In an unusual move, Minnesota insurance officials are seeking an independent audit to determine whether private insurers were overpaid to manage the state's Medicaid program.
The outside auditors, which haven't yet been chosen by the Minnesota Department of Human Services (DHS), will examine the state's Medicaid rate-setting practices under former Gov. Tim Pawlenty, the Minneapolis Star Tribune reported.
"This independent analysis will allow an outside independent expert to address, once and for all, whether the state's payments to those contractors were higher than the amounts allowable under state and federal law," DHS Commissioner Lucinda Jesson wrote in a letter to legislative leaders. "The results of this analysis will also inform the Medicaid contracting reforms undertaken by our administration since 2011."
Minnesota's contracts with private payers to administer Medicaid have been the focus of several federal and state investigations that have attempted to determine whether state officials manipulated the rate certification process, the Pioneer Press reported.
Gov. Mark Dayton and Jesson both have stated that Minnesota's Medicaid contracts have been too generous for private insurers.
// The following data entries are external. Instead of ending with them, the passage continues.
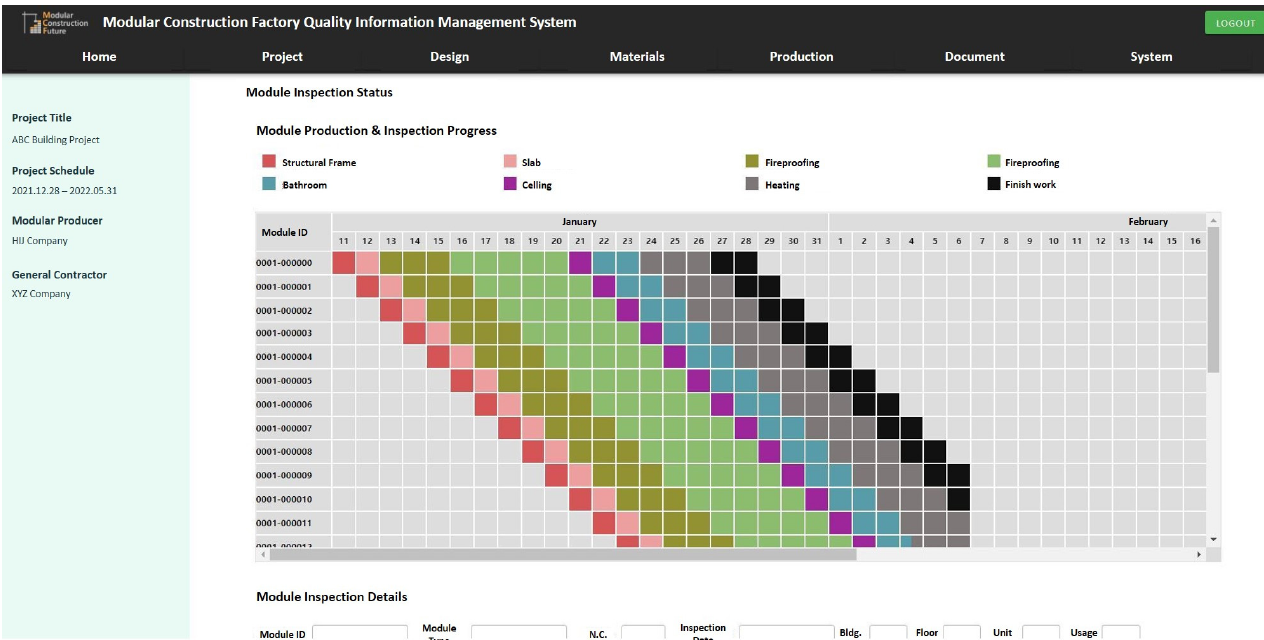
Figure 10. Information management in the production inspection status.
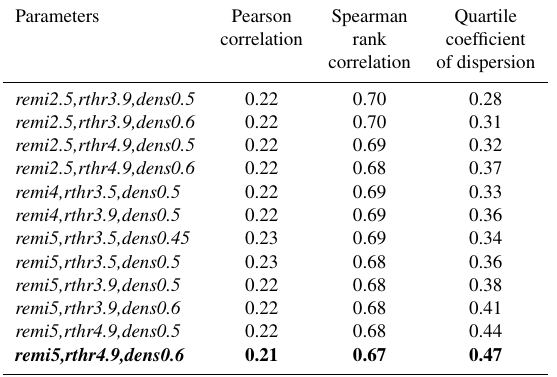
Table 1. Exemplary results of test simulations with different param- eters (emission number geometric mean radius remi in µm, thresh- old radius rthr in µm, and density dens in gcm − 3 ). The scaling factor is the same for all simulations (SF = 34); the numbers hardly depend on the scaling factor. The parameters chosen for further sim- ulations are marked in bold. Parameters Pearson Spearman Quartile correlation rank coefficient correlation of dispersion remi2.5,rthr3.9,dens0.5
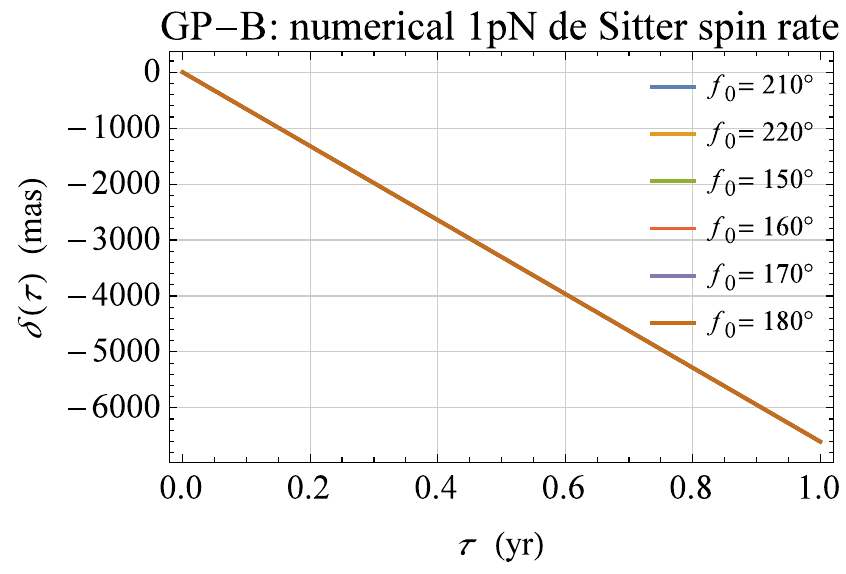
Figure 1. Numerically produced 1pN de Sitter time series δ ( τ ) , in mas, of the declination δ of the spin axis of a gyroscope orbiting the Earth along a Keplerian ellipse for some different initial values of the true anomaly f 0 . Each of the times series was obtained by simultaneously integrating Equations (1) and (4) with J 2 = 0 in Equations (5)–(9), and calculating arcsin S z ( τ ) for the resulting solution S z ( τ ) of each run. It turned out that essentially the same outcome can also be obtained by replacing Equation(4) with the 3-dimensional Newtonian acceleration A N = − the gyroscope. The initial conditions adopted, common to all of the integrations, were those of GP-B [25], summarized in Table 1. All the shifts are independent of f 0 , and their slopes amount just to ˙ δ = − 6603.8masyr − 1 , as dS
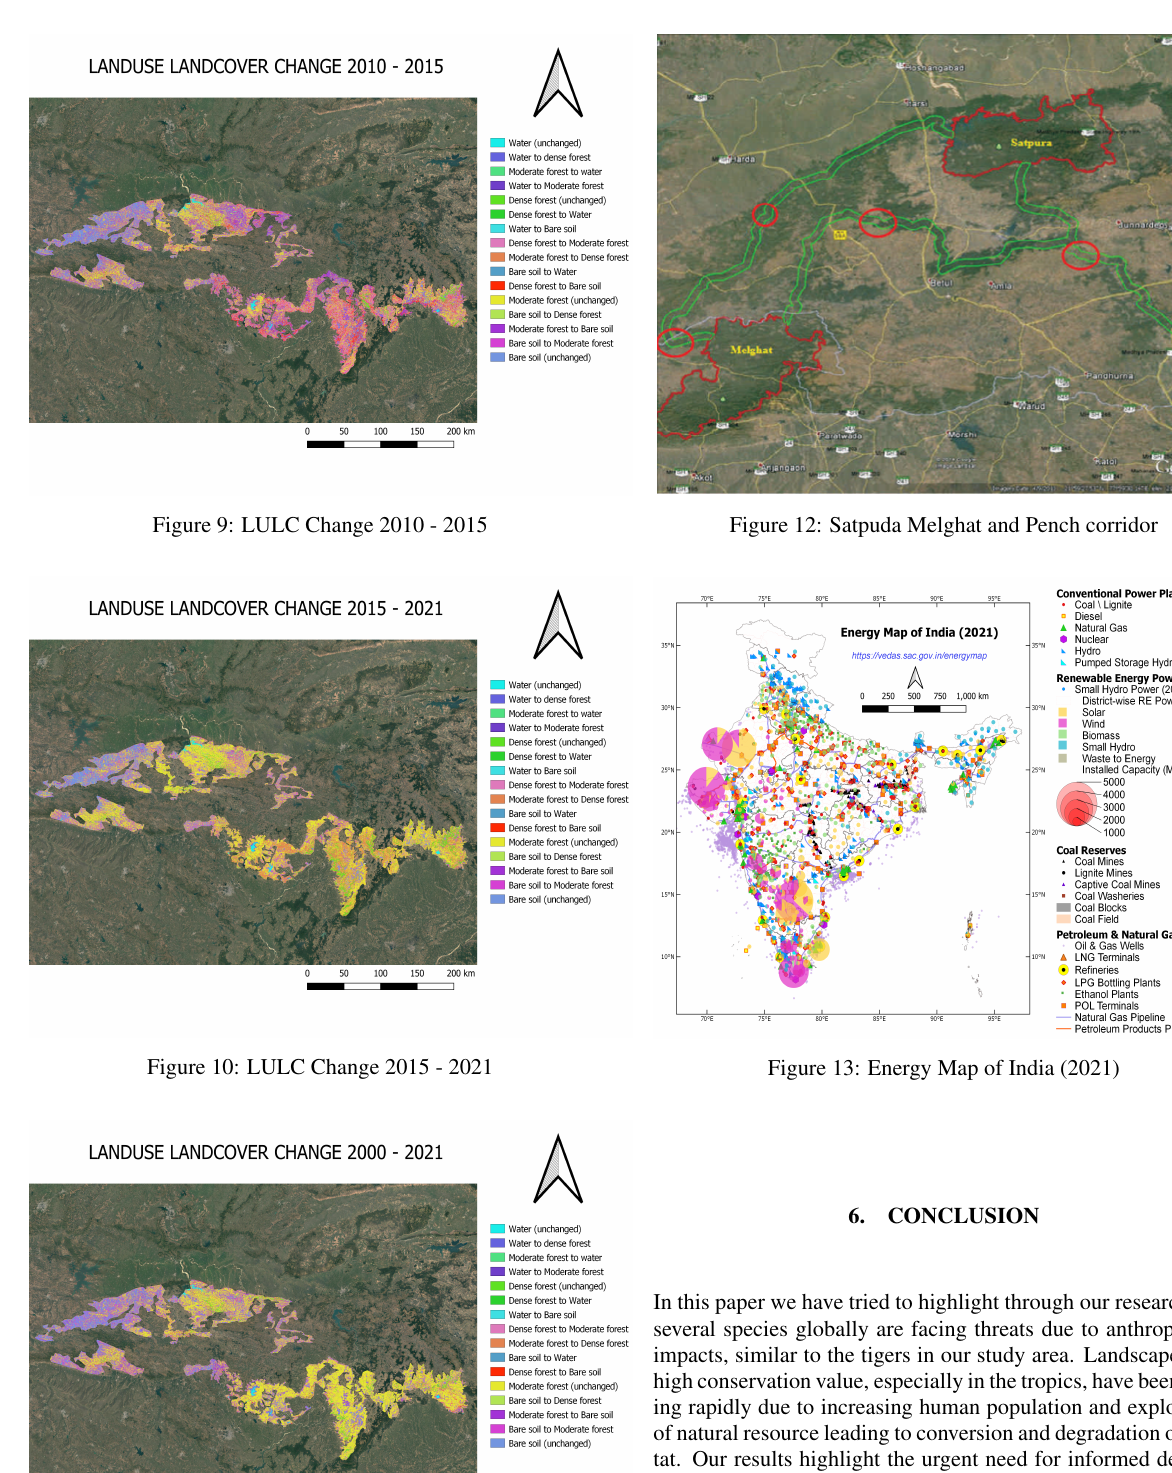
Figure 11: Change Detection LULC 2000 - 2021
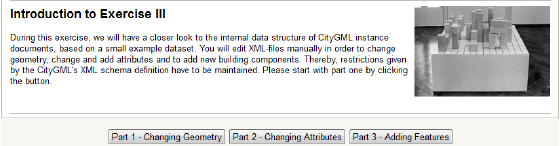
Figure 5: Introduction to exercise III with links to the subtasks 1-3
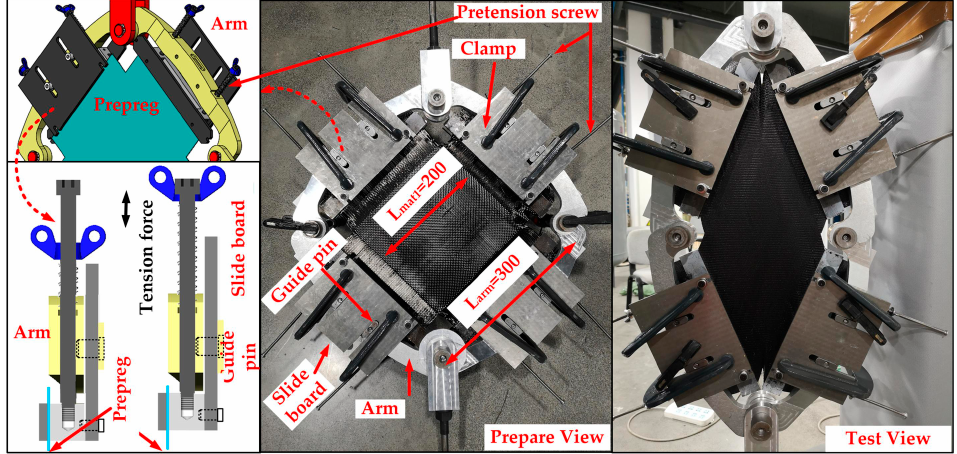
Figure 6. Picture of the PF test device.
Attempting to improve the state's contracts, Jesson reached an agreement with nonprofit health plans to institute a 1 percent cap on profits they earned through Medicaid, resulting in a total of $73 million paid to the state and federal governments, according to Minnesota Public Radio.
The Minnesota Council of Health Plans said insurers with Medicaid contracts already have and will continue to support transparency. "The state sets the rates paid to health plans, and [the federal government] approves them," Executive Director Julie Brunner said in a statement. "If DHS has any questions about the rates between 2003 to 2011, asking for a review by an independent party is a reasonable action on the part of the commissioner."
The audit report should be completed in November.